Subsection 10.3.1 Good Ol’ Procrastination

Probably the most common challenge that most students (and people) face in managing time is procrastination. Procrastination is often associated with laziness, but really it’s more of a question of facing the fear of starting something. Starting something is especially hard (and therefore procrastination most likely) when the task is important to us or difficult to undertake. Harder still is when the task is vague or involves many steps. For this reason, we tend to procrastinate most on our most difficult, abstract tasks that have the greatest impact on our life. How irritating! We can have a huge weight hanging over us (like a research paper, take-home test, or class presentation), but rather than chip away at one of those projects, it’s easier for us to do a well-defined reading for a class, finish a problem set, or simply stew in our misery, squandering our time on our favorite website or social media platform.
The key thing to note about procrastination is that it results from not knowing how to approach the terrifying scale of an important, abstract project. Only at the last minute, when our mind accepts that we might fail a class if we don’t start in on the project that’s worth 20% of our grade, do we rally to rush through the assignment before its due.
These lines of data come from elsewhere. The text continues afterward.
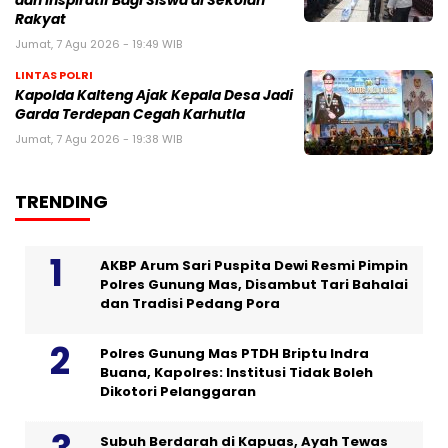
dan Inspiratif Bagi Siswa di Sekolah
Rakyat
Jumat, 7 Agu 2026 - 19:49 WIB
LINTAS POLRI
Kapolda Kalteng Ajak Kepala Desa Jadi
Garda Terdepan Cegah Karhutla
Jumat, 7 Agu 2026 - 19:38 WIB
TRENDING
AKBP Arum Sari Puspita Dewi Resmi Pimpin
Polres Gunung Mas, Disambut Tari Bahalai
dan Tradisi Pedang Pora
Polres Gunung Mas PTDH Briptu Indra
Buana, Kapolres: Institusi Tidak Boleh
Dikotori Pelanggaran
Subuh Berdarah di Kapuas, Ayah Tewas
The “last-minuteness” of our work forces us to compromise and make decisions as we go, and most importantly, it means that if we do poorly on an assignment, it’s not because we lacked intelligence, knowledge, or skills, it’s because we waited until the last minute. Our decision-making capabilities, not our identity, is at stake.
Putting our heart into a task (like homework) and then hearing from someone we look up to (like a professor) say that it’s not very good can be an awful feeling, so we protect ourselves by simply not giving ourselves the time to put our heart into our work. This attitude is easy to adopt, especially when we get feedback like that we’re just “not good at math” or “don’t have a way with words” or “are lazy.” These labels are damaging because they send the message that we are failures rather than that we have failed to show our best work. College assignments will probably ask most of us to do things that demand that we use skills that we believe we lack; to avoid letting an assignment (or the grade we get on an assignment) be yet another permanent mark of our inferiority, we procrastinate so that we can attribute any undesirable outcome not to our own failings, but to our circumstances.
This cycle is difficult to break, but one of the most important things to remember is that procrastination almost always diminishes the quality of our work.

Note 10.3.1.

This doesn’t mean that as soon as we stop procrastinating, we sail through college with easy A’s—quite the contrary. Not procrastinating lets us focus on the thing we came to college to do: we can start improving our skills by giving ourselves time to produce a true rough draft, get help from peers or professors when we’re stuck, and generally learn from our assignments rather than fear what they will reveal about us.